Problem details: Update every one of these lines so that "dist" becomes "distance", with nothing else altered.

Data listing:
↓
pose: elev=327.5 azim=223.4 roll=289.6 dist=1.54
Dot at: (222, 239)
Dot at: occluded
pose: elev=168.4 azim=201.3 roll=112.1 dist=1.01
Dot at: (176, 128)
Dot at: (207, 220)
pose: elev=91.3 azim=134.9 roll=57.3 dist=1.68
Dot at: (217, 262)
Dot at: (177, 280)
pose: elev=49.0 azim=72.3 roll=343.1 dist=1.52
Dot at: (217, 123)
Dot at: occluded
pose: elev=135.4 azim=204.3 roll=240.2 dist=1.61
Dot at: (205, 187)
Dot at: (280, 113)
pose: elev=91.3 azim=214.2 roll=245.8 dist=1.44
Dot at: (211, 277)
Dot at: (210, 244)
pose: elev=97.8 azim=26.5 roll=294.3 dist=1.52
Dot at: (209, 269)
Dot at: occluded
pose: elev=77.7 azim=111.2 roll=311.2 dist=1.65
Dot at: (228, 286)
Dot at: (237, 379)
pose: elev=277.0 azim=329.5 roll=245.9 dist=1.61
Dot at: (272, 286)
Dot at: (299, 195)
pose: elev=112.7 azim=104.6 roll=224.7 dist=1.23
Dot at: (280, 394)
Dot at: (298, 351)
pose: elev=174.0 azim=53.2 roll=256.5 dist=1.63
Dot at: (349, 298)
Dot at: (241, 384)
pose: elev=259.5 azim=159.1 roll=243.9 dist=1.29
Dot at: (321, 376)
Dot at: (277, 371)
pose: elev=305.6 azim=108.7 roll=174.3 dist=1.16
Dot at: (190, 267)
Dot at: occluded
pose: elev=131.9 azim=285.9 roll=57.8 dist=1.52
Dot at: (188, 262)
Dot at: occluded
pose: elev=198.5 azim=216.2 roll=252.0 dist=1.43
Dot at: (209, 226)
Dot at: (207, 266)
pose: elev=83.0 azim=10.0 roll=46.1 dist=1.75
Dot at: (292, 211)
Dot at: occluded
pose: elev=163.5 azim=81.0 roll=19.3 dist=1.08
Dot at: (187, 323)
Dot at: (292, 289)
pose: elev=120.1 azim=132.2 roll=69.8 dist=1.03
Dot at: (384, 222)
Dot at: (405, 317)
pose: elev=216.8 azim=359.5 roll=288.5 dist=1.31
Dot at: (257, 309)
↑
Right answer:
pose: elev=327.5 azim=223.4 roll=289.6 distance=1.54
Dot at: (222, 239)
Dot at: occluded
pose: elev=168.4 azim=201.3 roll=112.1 distance=1.01
Dot at: (176, 128)
Dot at: (207, 220)
pose: elev=91.3 azim=134.9 roll=57.3 distance=1.68
Dot at: (217, 262)
Dot at: (177, 280)
pose: elev=49.0 azim=72.3 roll=343.1 distance=1.52
Dot at: (217, 123)
Dot at: occluded
pose: elev=135.4 azim=204.3 roll=240.2 distance=1.61
Dot at: (205, 187)
Dot at: (280, 113)
pose: elev=91.3 azim=214.2 roll=245.8 distance=1.44
Dot at: (211, 277)
Dot at: (210, 244)
pose: elev=97.8 azim=26.5 roll=294.3 distance=1.52
Dot at: (209, 269)
Dot at: occluded
pose: elev=77.7 azim=111.2 roll=311.2 distance=1.65
Dot at: (228, 286)
Dot at: (237, 379)
pose: elev=277.0 azim=329.5 roll=245.9 distance=1.61
Dot at: (272, 286)
Dot at: (299, 195)
pose: elev=112.7 azim=104.6 roll=224.7 distance=1.23
Dot at: (280, 394)
Dot at: (298, 351)
pose: elev=174.0 azim=53.2 roll=256.5 distance=1.63
Dot at: (349, 298)
Dot at: (241, 384)
pose: elev=259.5 azim=159.1 roll=243.9 distance=1.29
Dot at: (321, 376)
Dot at: (277, 371)
pose: elev=305.6 azim=108.7 roll=174.3 distance=1.16
Dot at: (190, 267)
Dot at: occluded
pose: elev=131.9 azim=285.9 roll=57.8 distance=1.52
Dot at: (188, 262)
Dot at: occluded
pose: elev=198.5 azim=216.2 roll=252.0 distance=1.43
Dot at: (209, 226)
Dot at: (207, 266)
pose: elev=83.0 azim=10.0 roll=46.1 distance=1.75
Dot at: (292, 211)
Dot at: occluded
pose: elev=163.5 azim=81.0 roll=19.3 distance=1.08
Dot at: (187, 323)
Dot at: (292, 289)
pose: elev=120.1 azim=132.2 roll=69.8 distance=1.03
Dot at: (384, 222)
Dot at: (405, 317)
pose: elev=216.8 azim=359.5 roll=288.5 distance=1.31
Dot at: (257, 309)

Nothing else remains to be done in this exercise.